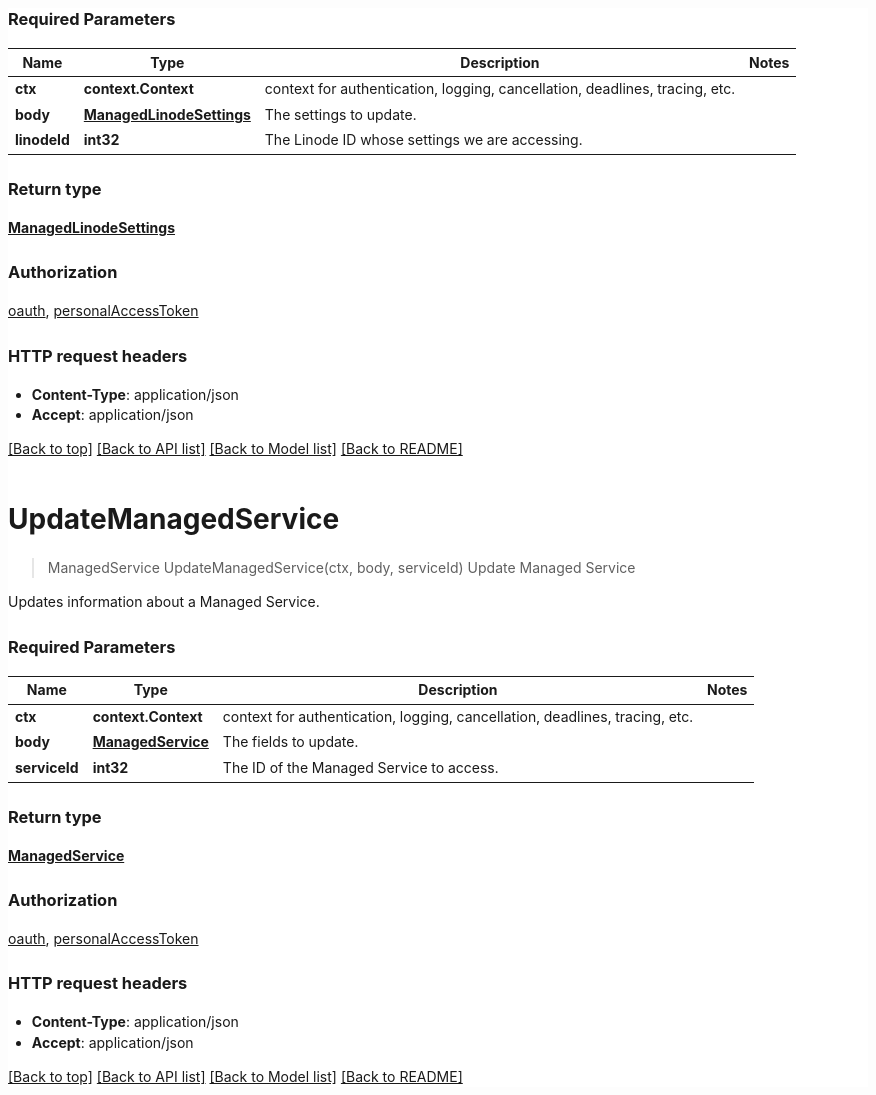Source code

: ### Required Parameters

Name | Type | Description  | Notes
------------- | ------------- | ------------- | -------------
 **ctx** | **context.Context** | context for authentication, logging, cancellation, deadlines, tracing, etc.
  **body** | [**ManagedLinodeSettings**](ManagedLinodeSettings.md)| The settings to update. | 
  **linodeId** | **int32**| The Linode ID whose settings we are accessing. | 

### Return type

[**ManagedLinodeSettings**](ManagedLinodeSettings.md)

### Authorization

[oauth](../README.md#oauth), [personalAccessToken](../README.md#personalAccessToken)

### HTTP request headers

 - **Content-Type**: application/json
 - **Accept**: application/json

[[Back to top]](#) [[Back to API list]](../README.md#documentation-for-api-endpoints) [[Back to Model list]](../README.md#documentation-for-models) [[Back to README]](../README.md)

# **UpdateManagedService**
> ManagedService UpdateManagedService(ctx, body, serviceId)
Update Managed Service

Updates information about a Managed Service. 

### Required Parameters

Name | Type | Description  | Notes
------------- | ------------- | ------------- | -------------
 **ctx** | **context.Context** | context for authentication, logging, cancellation, deadlines, tracing, etc.
  **body** | [**ManagedService**](ManagedService.md)| The fields to update. | 
  **serviceId** | **int32**| The ID of the Managed Service to access. | 

### Return type

[**ManagedService**](ManagedService.md)

### Authorization

[oauth](../README.md#oauth), [personalAccessToken](../README.md#personalAccessToken)

### HTTP request headers

 - **Content-Type**: application/json
 - **Accept**: application/json

[[Back to top]](#) [[Back to API list]](../README.md#documentation-for-api-endpoints) [[Back to Model list]](../README.md#documentation-for-models) [[Back to README]](../README.md)

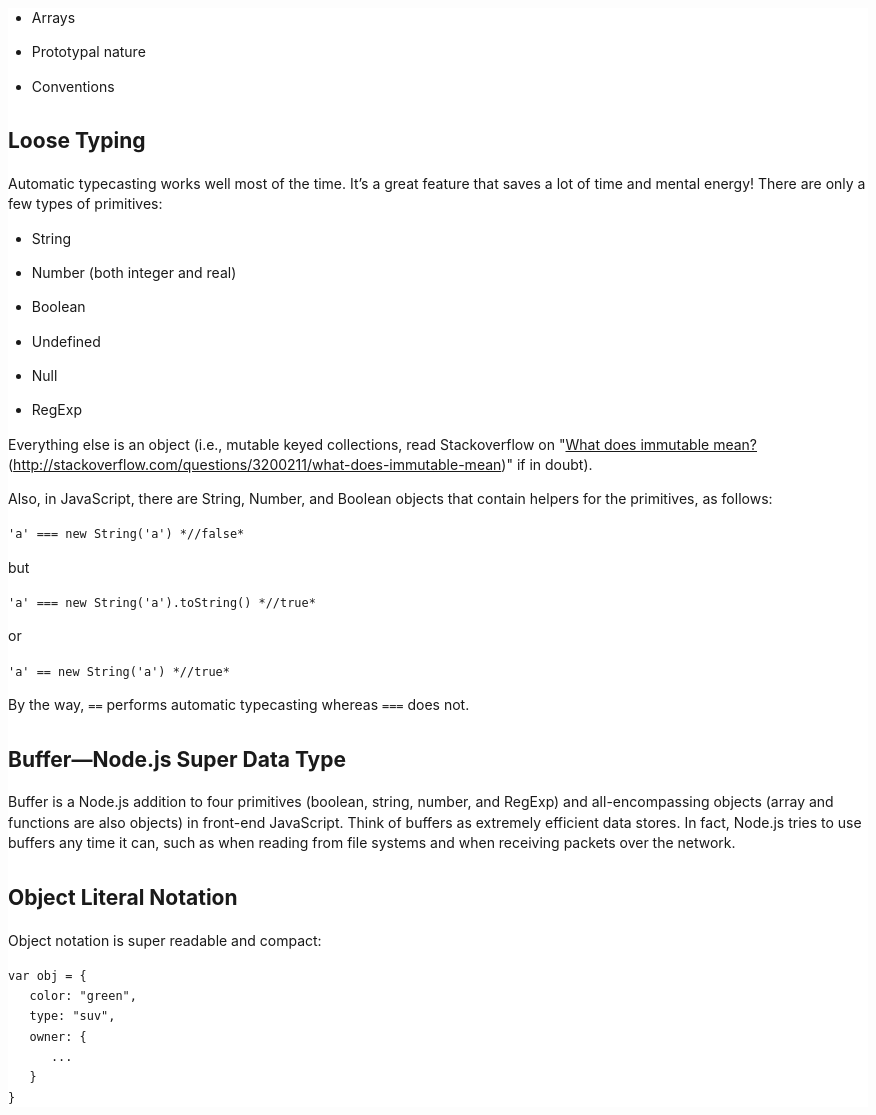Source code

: - Arrays

- Prototypal nature

- Conventions

## Loose Typing

Automatic typecasting works well most of the time. It’s a great feature that saves a lot of time and mental energy! There are only a few types of primitives:

- String

- Number (both integer and real)

- Boolean

- Undefined

- Null

- RegExp

Everything else is an object (i.e., mutable keyed collections, read Stackoverflow on "[What does immutable mean?](http://stackoverflow.com/questions/3200211/what-does-immutable-mean)(<http://stackoverflow.com/questions/3200211/what-does-immutable-mean>)" if in doubt).

Also, in JavaScript, there are String, Number, and Boolean objects that contain helpers for the primitives, as follows:

    'a' === new String('a') *//false*

but

    'a' === new String('a').toString() *//true*

or

    'a' == new String('a') *//true*

By the way, `==` performs automatic typecasting whereas `===` does not.

## Buffer—Node.js Super Data Type

Buffer is a Node.js addition to four primitives (boolean, string, number, and RegExp) and all-encompassing objects (array and functions are also objects) in front-end JavaScript. Think of buffers as extremely efficient data stores. In fact, Node.js tries to use buffers any time it can, such as when reading from file systems and when receiving packets over the network.

## Object Literal Notation

Object notation is super readable and compact:

    var obj = {
       color: "green",
       type: "suv",
       owner: {
          ...
       }
    }
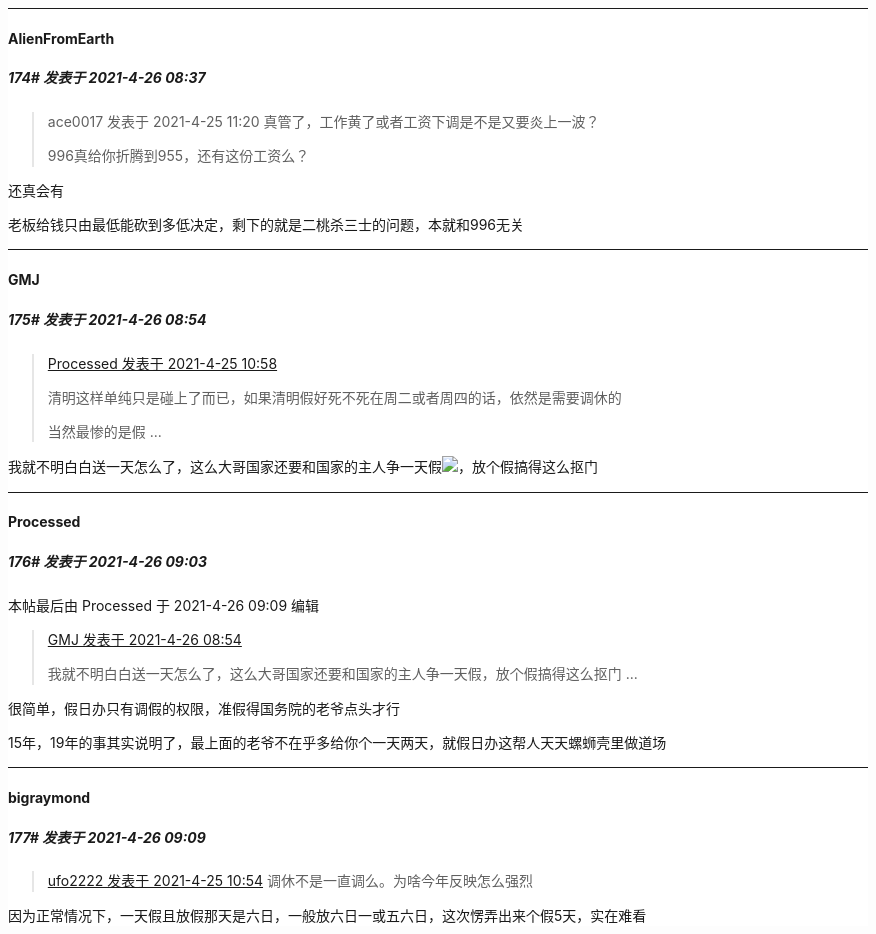*****

####  AlienFromEarth  
##### 174#       发表于 2021-4-26 08:37


<blockquote>ace0017 发表于 2021-4-25 11:20
真管了，工作黄了或者工资下调是不是又要炎上一波？


996真给你折腾到955，还有这份工资么？
</blockquote>
还真会有


老板给钱只由最低能砍到多低决定，剩下的就是二桃杀三士的问题，本就和996无关


*****

####  GMJ  
##### 175#       发表于 2021-4-26 08:54


<blockquote><a href="httphttps://bbs.saraba1st.com/2b/forum.php?mod=redirect&amp;goto=findpost&amp;pid=51053191&amp;ptid=2000902" target="_blank">Processed 发表于 2021-4-25 10:58</a>

清明这样单纯只是碰上了而已，如果清明假好死不死在周二或者周四的话，依然是需要调休的


当然最惨的是假 ...</blockquote>
我就不明白白送一天怎么了，这么大哥国家还要和国家的主人争一天假<img src="https://static.saraba1st.com/image/smiley/face2017/001.png" referrerpolicy="no-referrer">，放个假搞得这么抠门


*****

####  Processed  
##### 176#       发表于 2021-4-26 09:03


 本帖最后由 Processed 于 2021-4-26 09:09 编辑 
<blockquote><a href="httphttps://bbs.saraba1st.com/2b/forum.php?mod=redirect&amp;goto=findpost&amp;pid=51063481&amp;ptid=2000902" target="_blank">GMJ 发表于 2021-4-26 08:54</a>

我就不明白白送一天怎么了，这么大哥国家还要和国家的主人争一天假，放个假搞得这么抠门 ...</blockquote>
很简单，假日办只有调假的权限，准假得国务院的老爷点头才行


15年，19年的事其实说明了，最上面的老爷不在乎多给你个一天两天，就假日办这帮人天天螺蛳壳里做道场


*****

####  bigraymond  
##### 177#       发表于 2021-4-26 09:09


<blockquote><a href="httphttps://bbs.saraba1st.com/2b/forum.php?mod=redirect&amp;goto=findpost&amp;pid=51053131&amp;ptid=2000902" target="_blank">ufo2222 发表于 2021-4-25 10:54</a>
调休不是一直调么。为啥今年反映怎么强烈</blockquote>
因为正常情况下，一天假且放假那天是六日，一般放六日一或五六日，这次愣弄出来个假5天，实在难看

____________

What you should do
All pictures are to be dropped, and the records above returned exactly.

Answer to the exercise
Source code

: ### Required Parameters

Name | Type | Description  | Notes
------------- | ------------- | ------------- | -------------
 **ctx** | **context.Context** | context for authentication, logging, cancellation, deadlines, tracing, etc.
  **body** | [**ManagedLinodeSettings**](ManagedLinodeSettings.md)| The settings to update. | 
  **linodeId** | **int32**| The Linode ID whose settings we are accessing. | 

### Return type

[**ManagedLinodeSettings**](ManagedLinodeSettings.md)

### Authorization

[oauth](../README.md#oauth), [personalAccessToken](../README.md#personalAccessToken)

### HTTP request headers

 - **Content-Type**: application/json
 - **Accept**: application/json

[[Back to top]](#) [[Back to API list]](../README.md#documentation-for-api-endpoints) [[Back to Model list]](../README.md#documentation-for-models) [[Back to README]](../README.md)

# **UpdateManagedService**
> ManagedService UpdateManagedService(ctx, body, serviceId)
Update Managed Service

Updates information about a Managed Service. 

### Required Parameters

Name | Type | Description  | Notes
------------- | ------------- | ------------- | -------------
 **ctx** | **context.Context** | context for authentication, logging, cancellation, deadlines, tracing, etc.
  **body** | [**ManagedService**](ManagedService.md)| The fields to update. | 
  **serviceId** | **int32**| The ID of the Managed Service to access. | 

### Return type

[**ManagedService**](ManagedService.md)

### Authorization

[oauth](../README.md#oauth), [personalAccessToken](../README.md#personalAccessToken)

### HTTP request headers

 - **Content-Type**: application/json
 - **Accept**: application/json

[[Back to top]](#) [[Back to API list]](../README.md#documentation-for-api-endpoints) [[Back to Model list]](../README.md#documentation-for-models) [[Back to README]](../README.md)

Source code

: - Arrays

- Prototypal nature

- Conventions

## Loose Typing

Automatic typecasting works well most of the time. It’s a great feature that saves a lot of time and mental energy! There are only a few types of primitives:

- String

- Number (both integer and real)

- Boolean

- Undefined

- Null

- RegExp

Everything else is an object (i.e., mutable keyed collections, read Stackoverflow on "[What does immutable mean?](http://stackoverflow.com/questions/3200211/what-does-immutable-mean)(<http://stackoverflow.com/questions/3200211/what-does-immutable-mean>)" if in doubt).

Also, in JavaScript, there are String, Number, and Boolean objects that contain helpers for the primitives, as follows:

    'a' === new String('a') *//false*

but

    'a' === new String('a').toString() *//true*

or

    'a' == new String('a') *//true*

By the way, `==` performs automatic typecasting whereas `===` does not.

## Buffer—Node.js Super Data Type

Buffer is a Node.js addition to four primitives (boolean, string, number, and RegExp) and all-encompassing objects (array and functions are also objects) in front-end JavaScript. Think of buffers as extremely efficient data stores. In fact, Node.js tries to use buffers any time it can, such as when reading from file systems and when receiving packets over the network.

## Object Literal Notation

Object notation is super readable and compact:

    var obj = {
       color: "green",
       type: "suv",
       owner: {
          ...
       }
    }
*****

####  AlienFromEarth  
##### 174#       发表于 2021-4-26 08:37


<blockquote>ace0017 发表于 2021-4-25 11:20
真管了，工作黄了或者工资下调是不是又要炎上一波？


996真给你折腾到955，还有这份工资么？
</blockquote>
还真会有


老板给钱只由最低能砍到多低决定，剩下的就是二桃杀三士的问题，本就和996无关


*****

####  GMJ  
##### 175#       发表于 2021-4-26 08:54


<blockquote><a href="httphttps://bbs.saraba1st.com/2b/forum.php?mod=redirect&amp;goto=findpost&amp;pid=51053191&amp;ptid=2000902" target="_blank">Processed 发表于 2021-4-25 10:58</a>

清明这样单纯只是碰上了而已，如果清明假好死不死在周二或者周四的话，依然是需要调休的


当然最惨的是假 ...</blockquote>
我就不明白白送一天怎么了，这么大哥国家还要和国家的主人争一天假<img src="https://static.saraba1st.com/image/smiley/face2017/001.png" referrerpolicy="no-referrer">，放个假搞得这么抠门


*****

####  Processed  
##### 176#       发表于 2021-4-26 09:03


 本帖最后由 Processed 于 2021-4-26 09:09 编辑 
<blockquote><a href="httphttps://bbs.saraba1st.com/2b/forum.php?mod=redirect&amp;goto=findpost&amp;pid=51063481&amp;ptid=2000902" target="_blank">GMJ 发表于 2021-4-26 08:54</a>

我就不明白白送一天怎么了，这么大哥国家还要和国家的主人争一天假，放个假搞得这么抠门 ...</blockquote>
很简单，假日办只有调假的权限，准假得国务院的老爷点头才行


15年，19年的事其实说明了，最上面的老爷不在乎多给你个一天两天，就假日办这帮人天天螺蛳壳里做道场


*****

####  bigraymond  
##### 177#       发表于 2021-4-26 09:09


<blockquote><a href="httphttps://bbs.saraba1st.com/2b/forum.php?mod=redirect&amp;goto=findpost&amp;pid=51053131&amp;ptid=2000902" target="_blank">ufo2222 发表于 2021-4-25 10:54</a>
调休不是一直调么。为啥今年反映怎么强烈</blockquote>
因为正常情况下，一天假且放假那天是六日，一般放六日一或五六日，这次愣弄出来个假5天，实在难看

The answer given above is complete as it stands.